» **WHAT THE TASK REQUIRES**: For the entries below, the expected answer is the line with "display:flex; align-items:center; gap:9px;", the line with "-106,21 +106,21 @@", and every line between them, exactly as written, and nothing more.

» **GIVEN ENTRIES**:

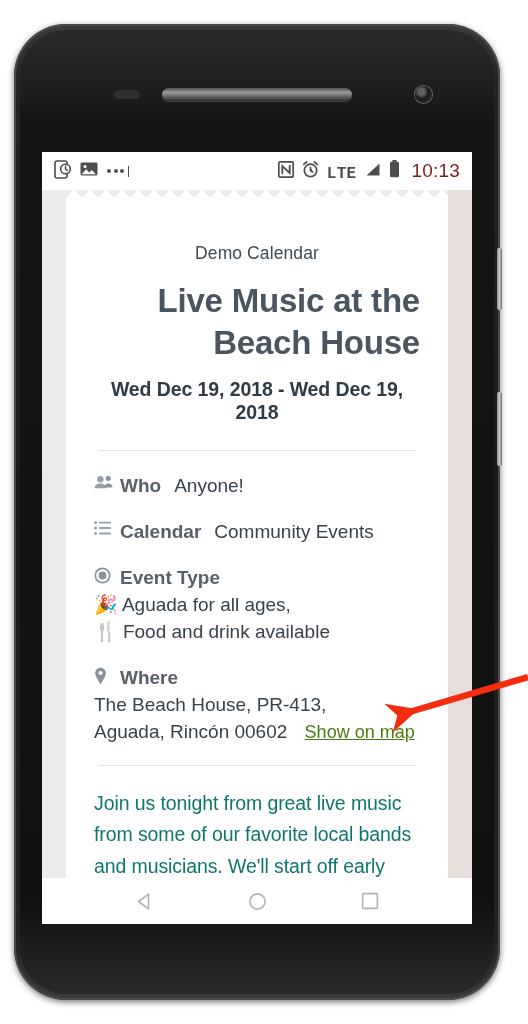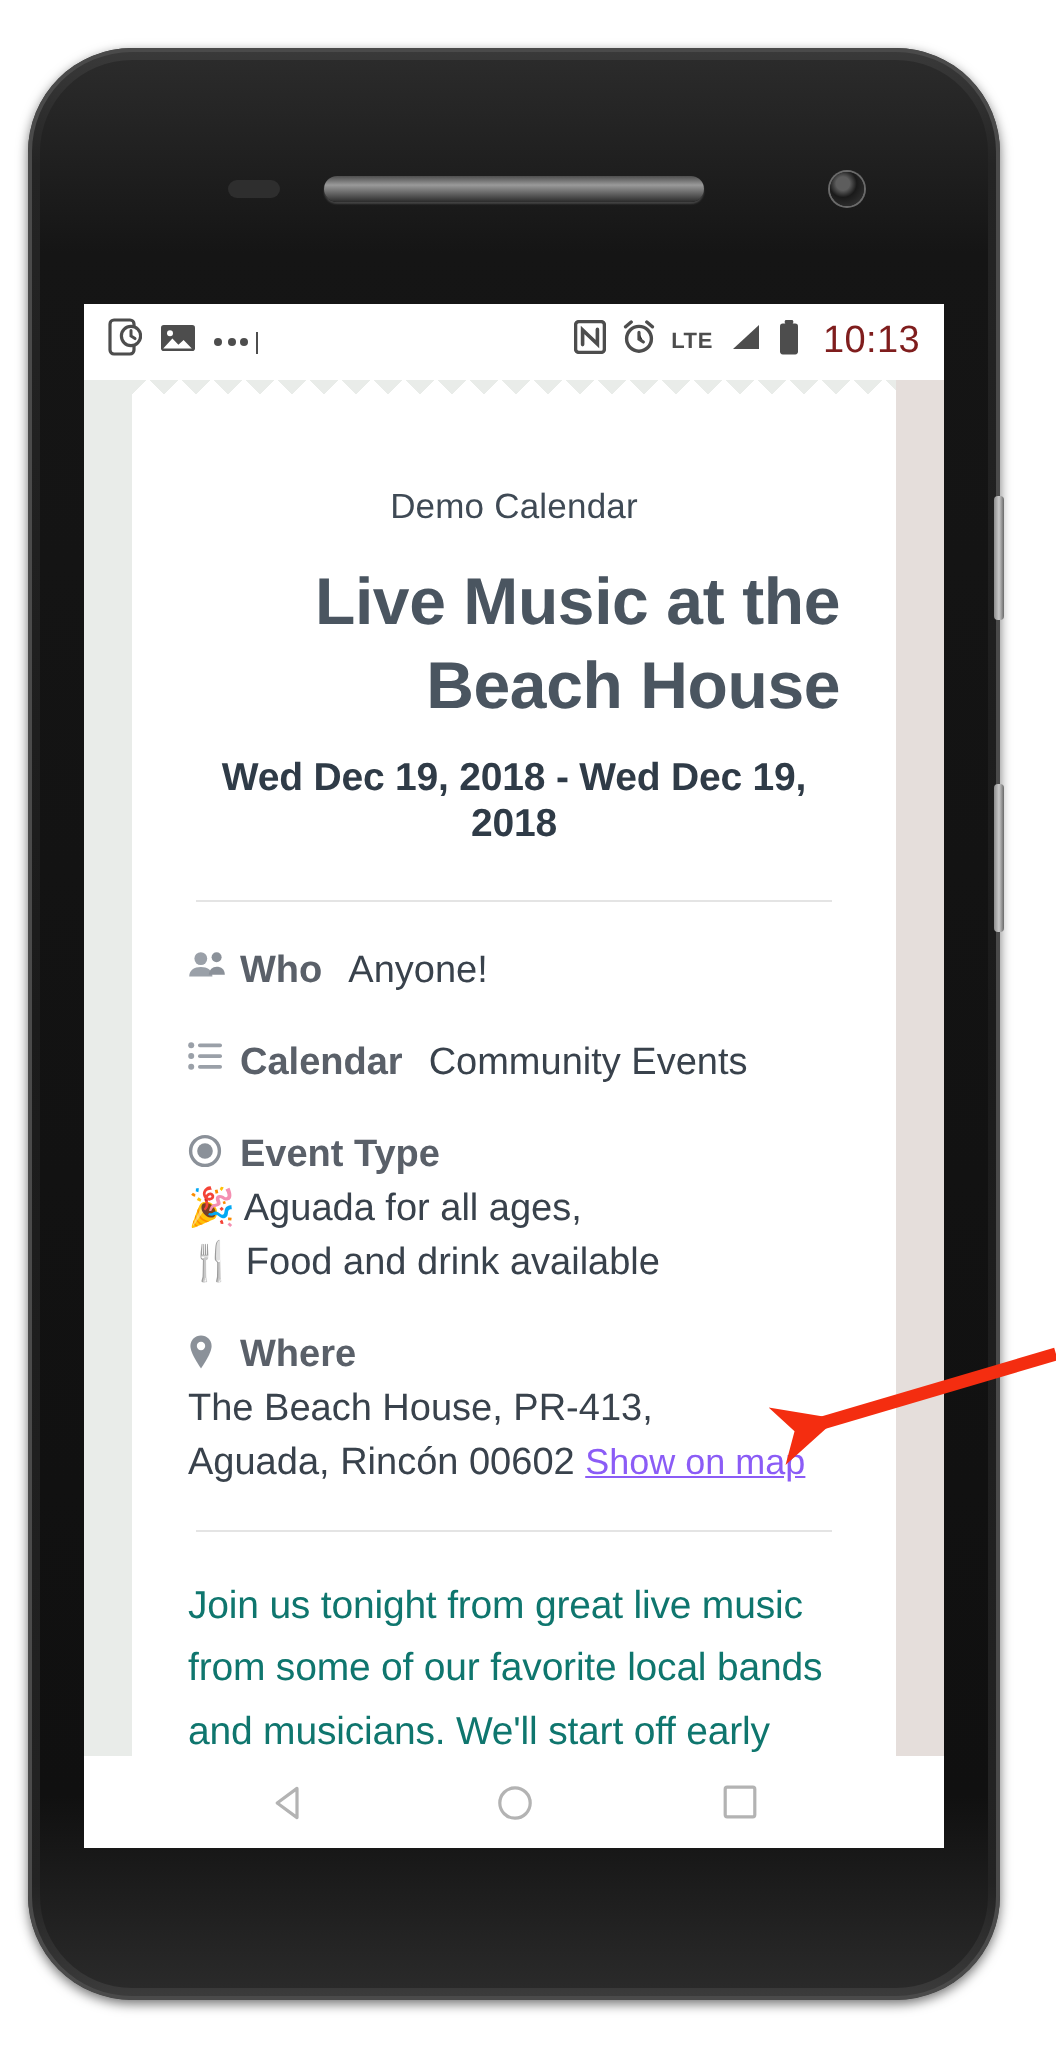--- a/index.html
+++ b/index.html
@@ -55,22 +55,22 @@
 
   
   .statusbar{
     height:38px; background:#ffffff;
     display:flex; align-items:center; padding:0 12px;
     color:#4d4d4d;
   }
   .sb-left{ display:flex; align-items:center; gap:9px; }
   .sb-right{ margin-left:auto; display:flex; align-items:center; gap:8px; }
   .sb-clock{ font-size:19px; color:#7f1d1d; letter-spacing:.2px; margin-left:3px; }
-  .lte-txt{ font-size:11px; font-weight:bold; color:#4d4d4d; letter-spacing:.3px;
-            align-self:flex-start; margin-top:5px; }
+  .lte-txt{ font-size:16px; font-weight:bold; color:#4d4d4d; letter-spacing:.3px;
+            align-self:flex-start; margin-top:5px;font-family:Liberation Mono, monospace; }
   .dots{ display:flex; align-items:center; gap:2.5px; }
   .dots i{ width:4px; height:4px; border-radius:50%; background:#4d4d4d; display:block; }
   .dots .bar{ width:1.5px; height:11px; border-radius:0; background:#4d4d4d; margin-left:1px; }
 
   
   .page{ position:relative; height:734px; background:#E9ECE9; overflow:hidden; }
   .page::after{ 
     content:""; position:absolute; right:0; top:0; bottom:0; width:24px;
     background:#E5DEDB;
   }
@@ -106,21 +106,21 @@
     display:flex; align-items:flex-start; flex-wrap:wrap;
     font-size:19px; color:#39424c; margin-bottom:19px; line-height:1.42;
   }
   .dicon{
     width:26px; min-width:26px; display:flex; align-items:center; justify-content:flex-start;
     color:#8b9199; padding-top:2px;
   }
   .dlabel{ font-weight:bold; color:#5a6069; margin-right:13px; white-space:nowrap; }
   .dval{ color:#39424c; }
   .maplink{
-    color:#8b5cf6; text-decoration:underline; margin-left:0; font-size:18px;
+    color:#4d7c0f; text-decoration:underline; margin-left:12px; font-size:18px;
   }
   .wrapline{ width:100%; }
 
   
   .desc{
     margin-top:22px; font-size:19.5px; line-height:1.62; color:#0f766e;
     letter-spacing:-.1px;
   }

» **WRITTEN REPLY**:
   .sb-left{ display:flex; align-items:center; gap:9px; }
   .sb-right{ margin-left:auto; display:flex; align-items:center; gap:8px; }
   .sb-clock{ font-size:19px; color:#7f1d1d; letter-spacing:.2px; margin-left:3px; }
-  .lte-txt{ font-size:11px; font-weight:bold; color:#4d4d4d; letter-spacing:.3px;
-            align-self:flex-start; margin-top:5px; }
+  .lte-txt{ font-size:16px; font-weight:bold; color:#4d4d4d; letter-spacing:.3px;
+            align-self:flex-start; margin-top:5px;font-family:Liberation Mono, monospace; }
   .dots{ display:flex; align-items:center; gap:2.5px; }
   .dots i{ width:4px; height:4px; border-radius:50%; background:#4d4d4d; display:block; }
   .dots .bar{ width:1.5px; height:11px; border-radius:0; background:#4d4d4d; margin-left:1px; }
 
   
   .page{ position:relative; height:734px; background:#E9ECE9; overflow:hidden; }
   .page::after{ 
     content:""; position:absolute; right:0; top:0; bottom:0; width:24px;
     background:#E5DEDB;
   }
@@ -106,21 +106,21 @@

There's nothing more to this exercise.